The other constitutional arguments for intervention are without merit.
The complaint and the petition are dismissed and the stays vacated. This is an order.
. Such a writ may be invoked under 28 U.S.C.A. § 1651 as an extraordinary remedy in aid of this Court’s jurisdiction and in lieu of appeals.
. Goss v. State of Illinois, 312 F.2d 257 (7 Cir. 1963) and Baines v. City of Dan-ville, 337 F.2d 579 (4 Cir. 1964), cert. denied, Chase v. McCain, 381 U.S. 939, 85 S.Ct. 1772, 14 L.Ed.2d 702 (1965), hold that the Civil Eights Act is not an exception to suits already instituted.

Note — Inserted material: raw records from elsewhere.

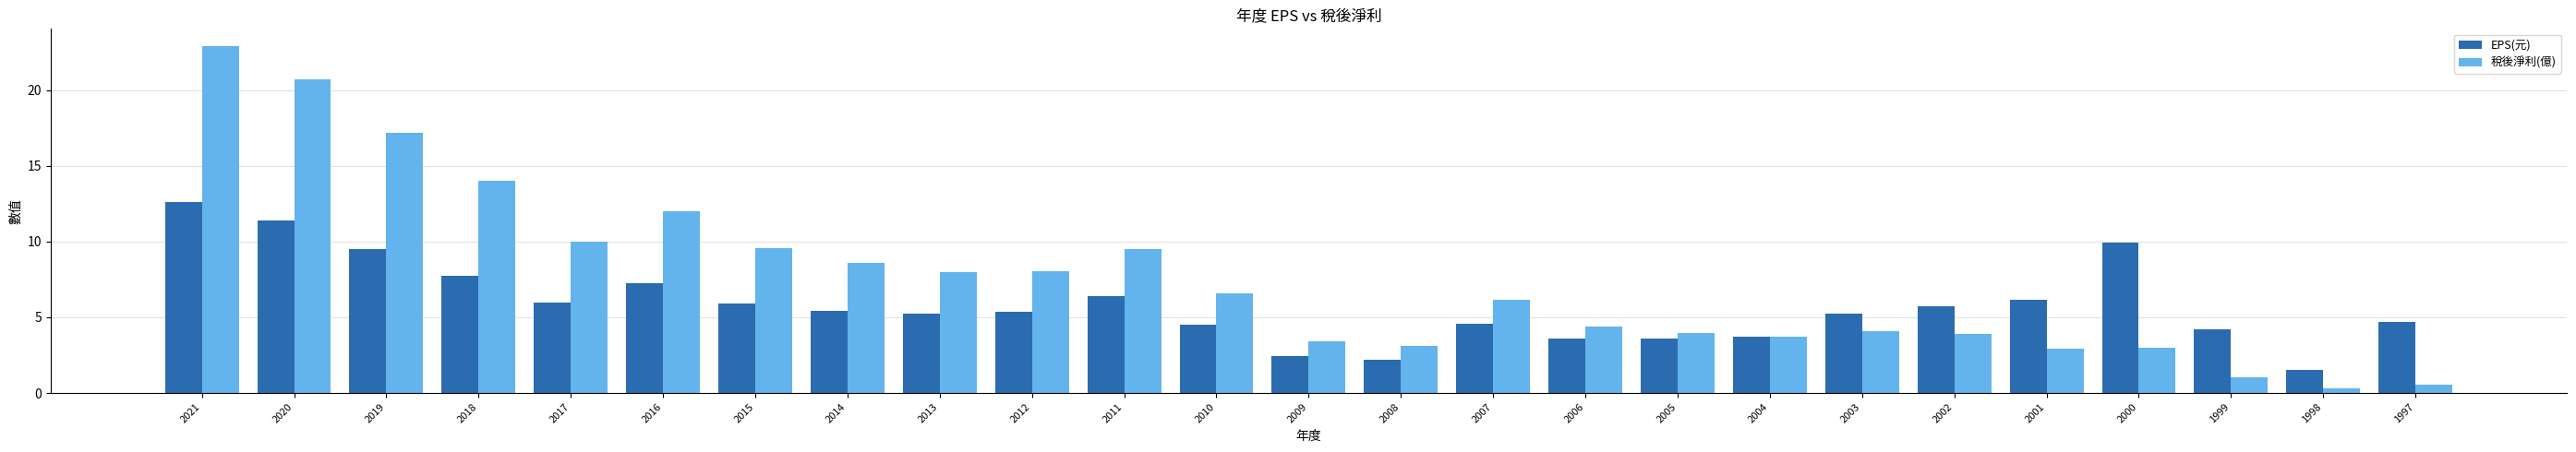

Read the EPS(元) value at 2003.

5.3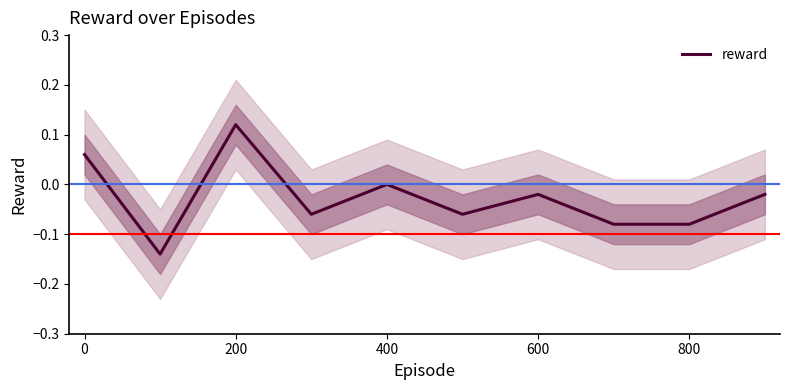

At which category does the chart reach its peak across all series?

200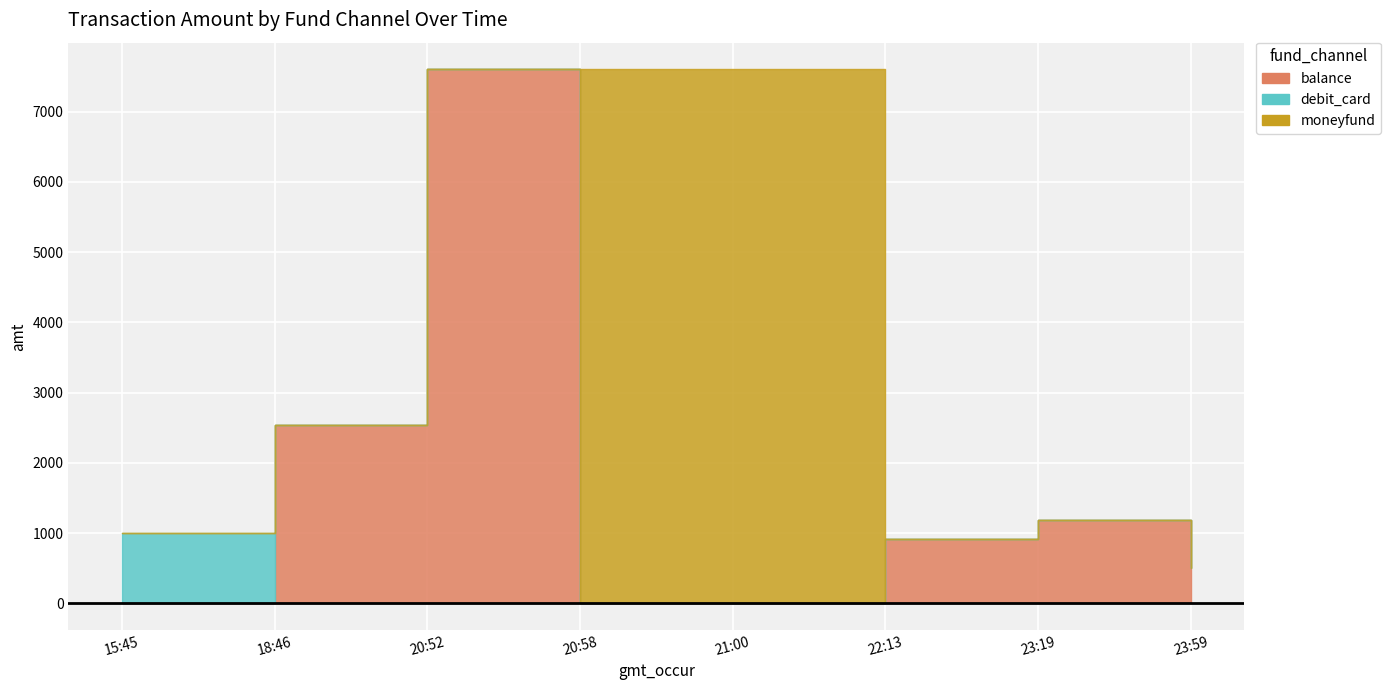

How many values in the moneyfund series exceed 0?

2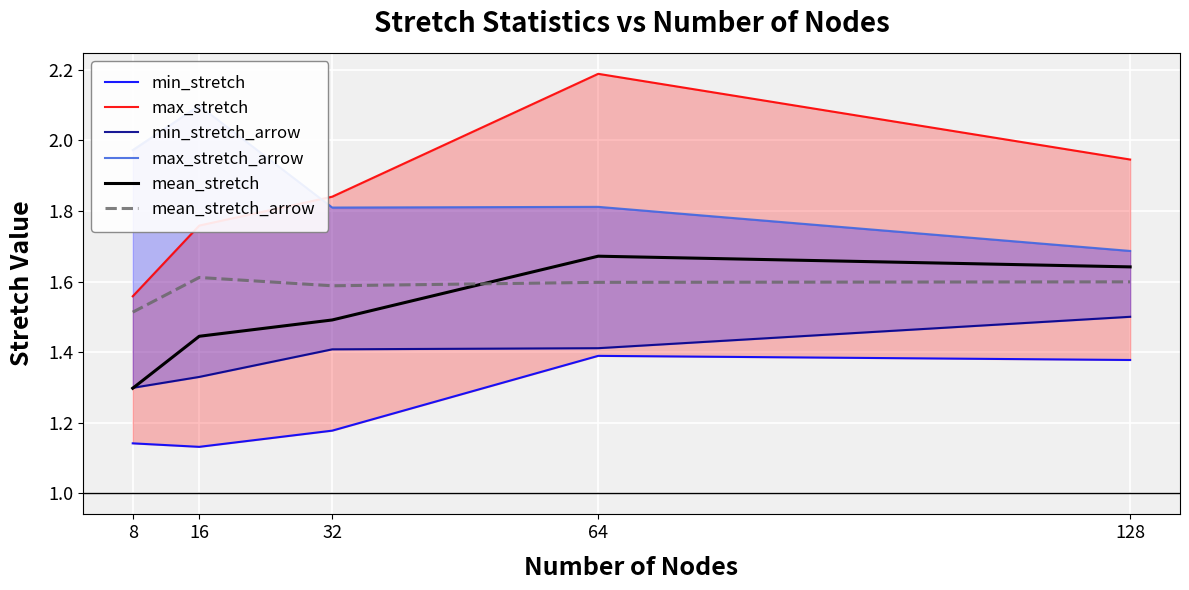

What is the difference between the max_stretch_arrow values at 32 and 128?

0.1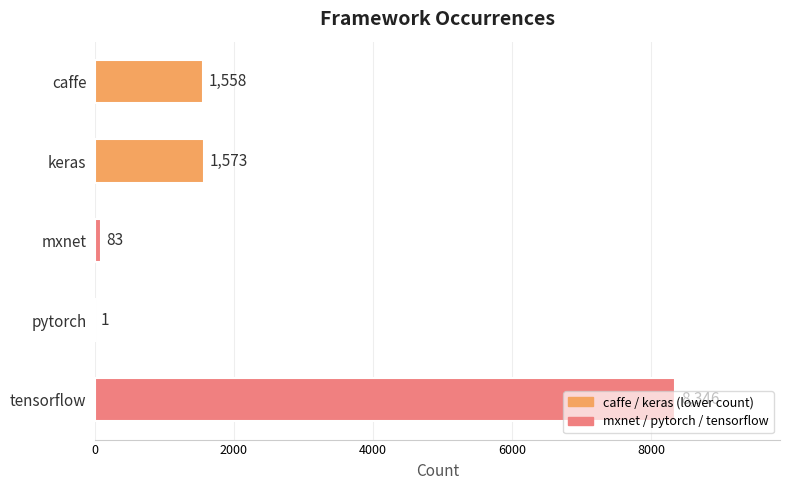

True or false: the data shows 83 at mxnet.

True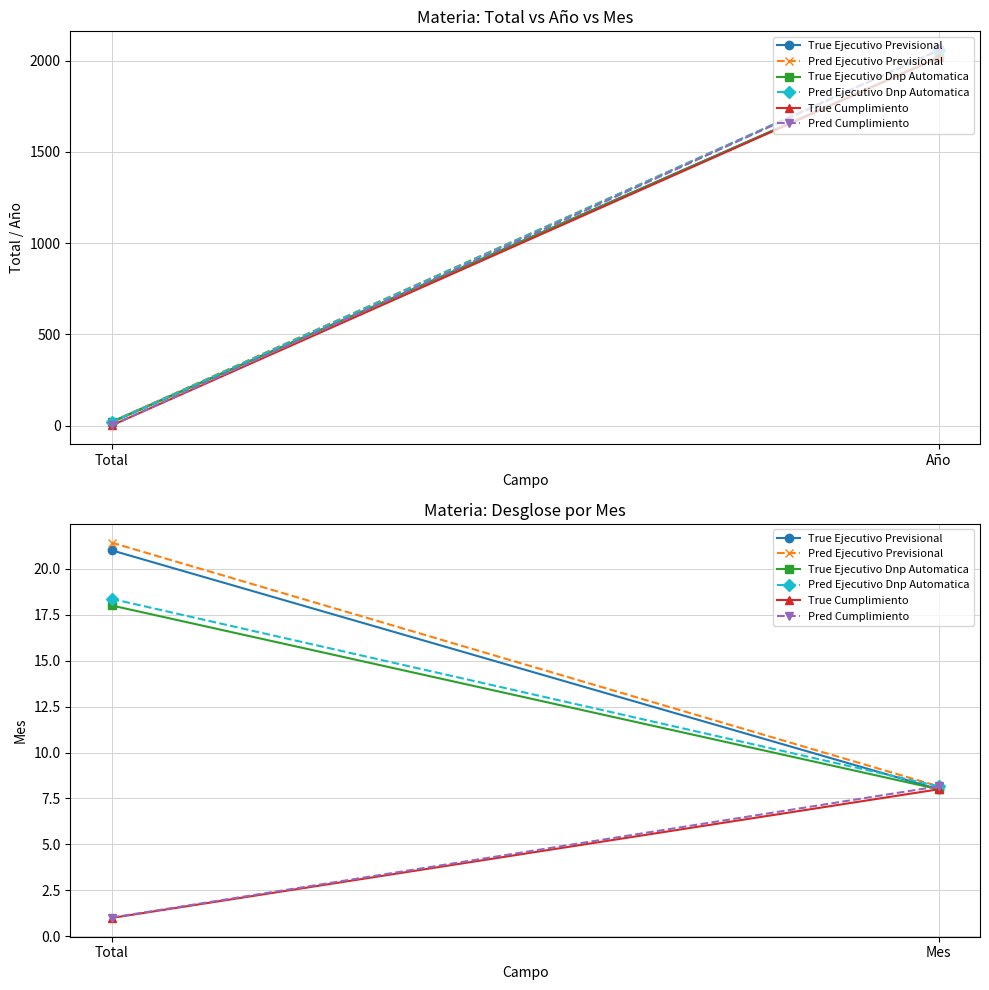

What is the difference between the maximum and minimum values in the True Cumplimiento series?

7.0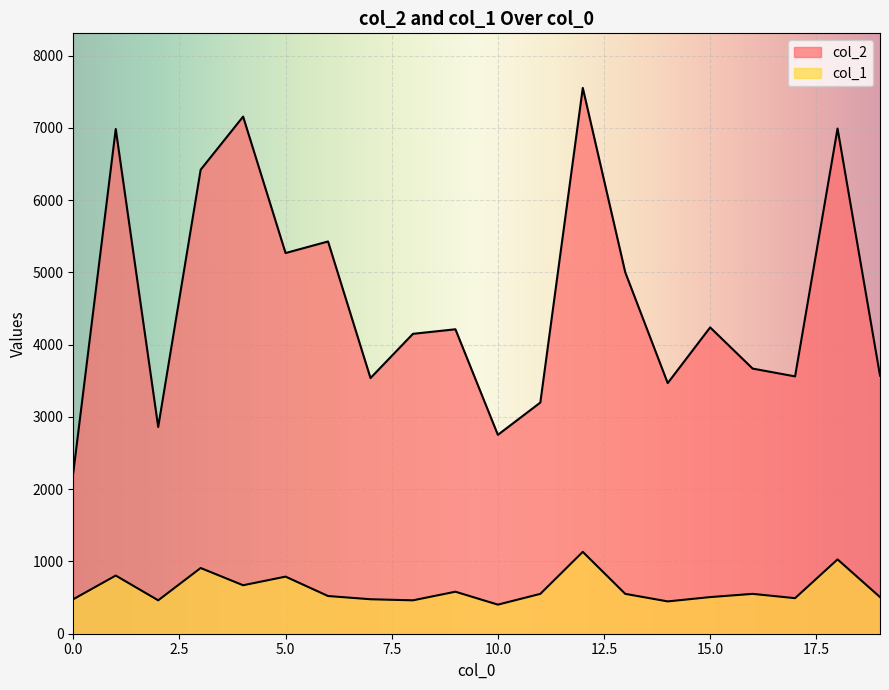

What is the value of the col_2 point at the 15th from the left?

3468.0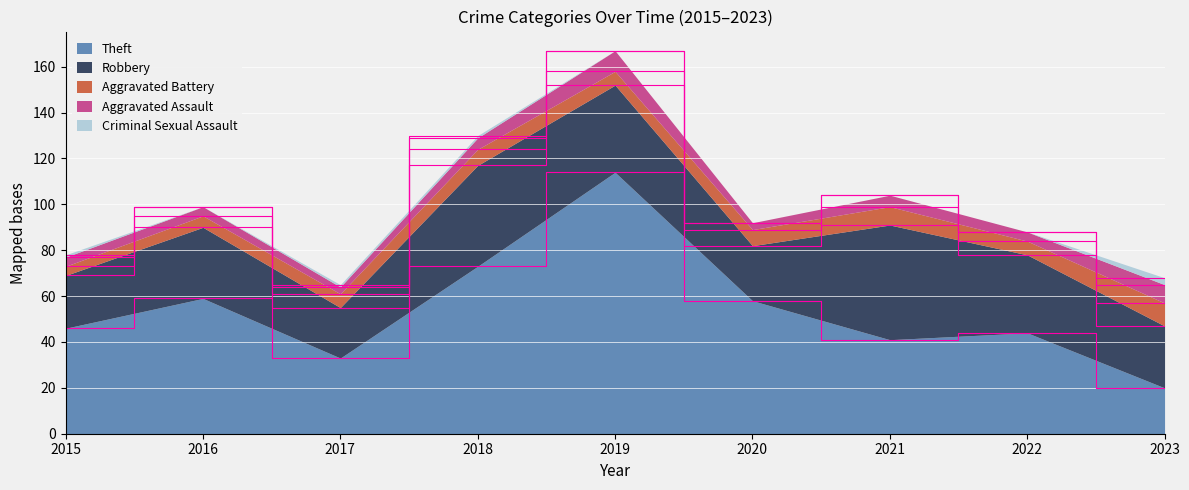

At which label does Aggravated Battery first exceed 6?

2018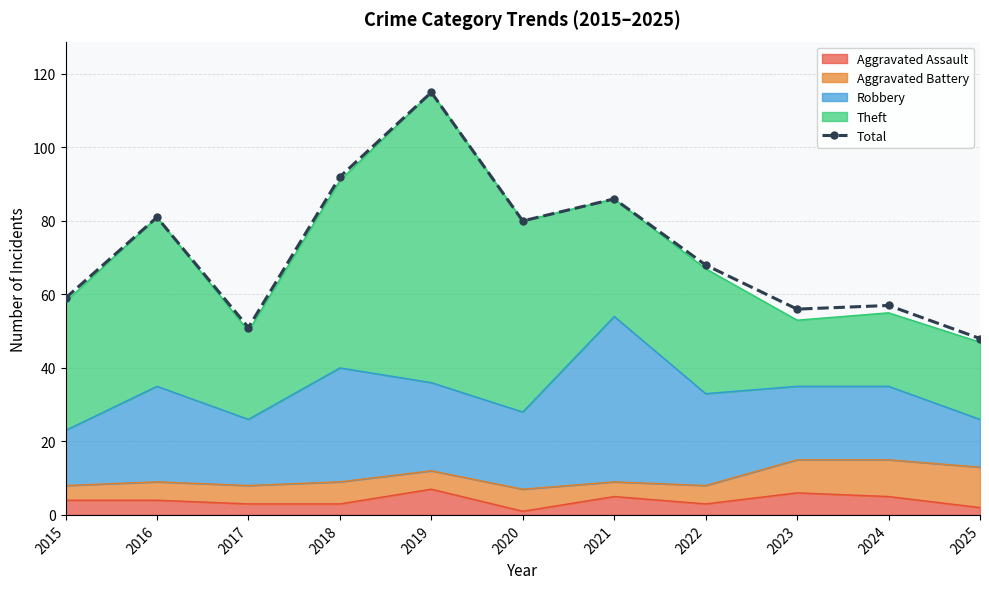

Reading right to left, transcribe all the data shown in this chart.

2025=48	2024=57	2023=56	2022=68	2021=86	2020=80	2019=115	2018=92	2017=51	2016=81	2015=59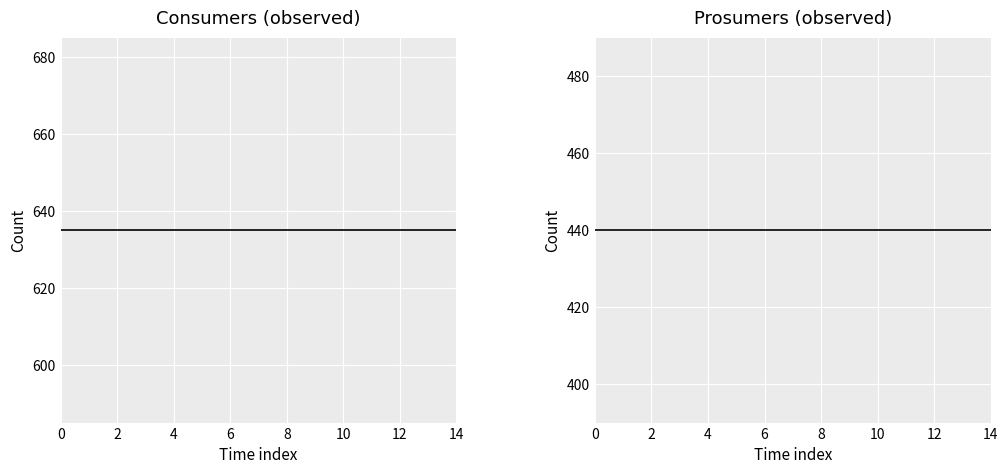

What is the value of the Consumers point at the 1st from the left?

635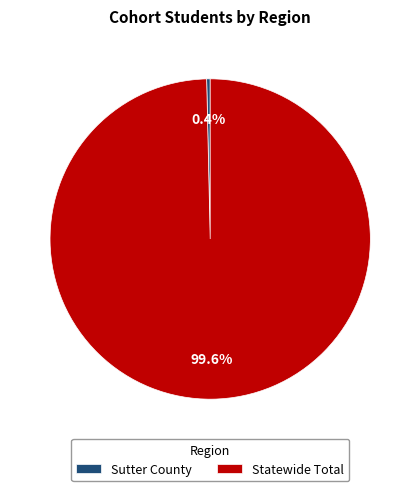

How many slices are in this pie chart?

2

. The criminal contempt in this case was treated as though committed before the Grand Jury and not in the immediate presence of the court. Consequently, defendant’s contention that the petitioners’ remedy is an Article 78 proceeding and not an appeal, is without merit. When an appeal is taken, a denial of a certificate of reasonable doubt in turn is not appealable. Epps v. Supreme Court, First Judicial Dept., 19 A.D.2d 807, 243 N.Y.S.2d 377 (1st Dept. 1963).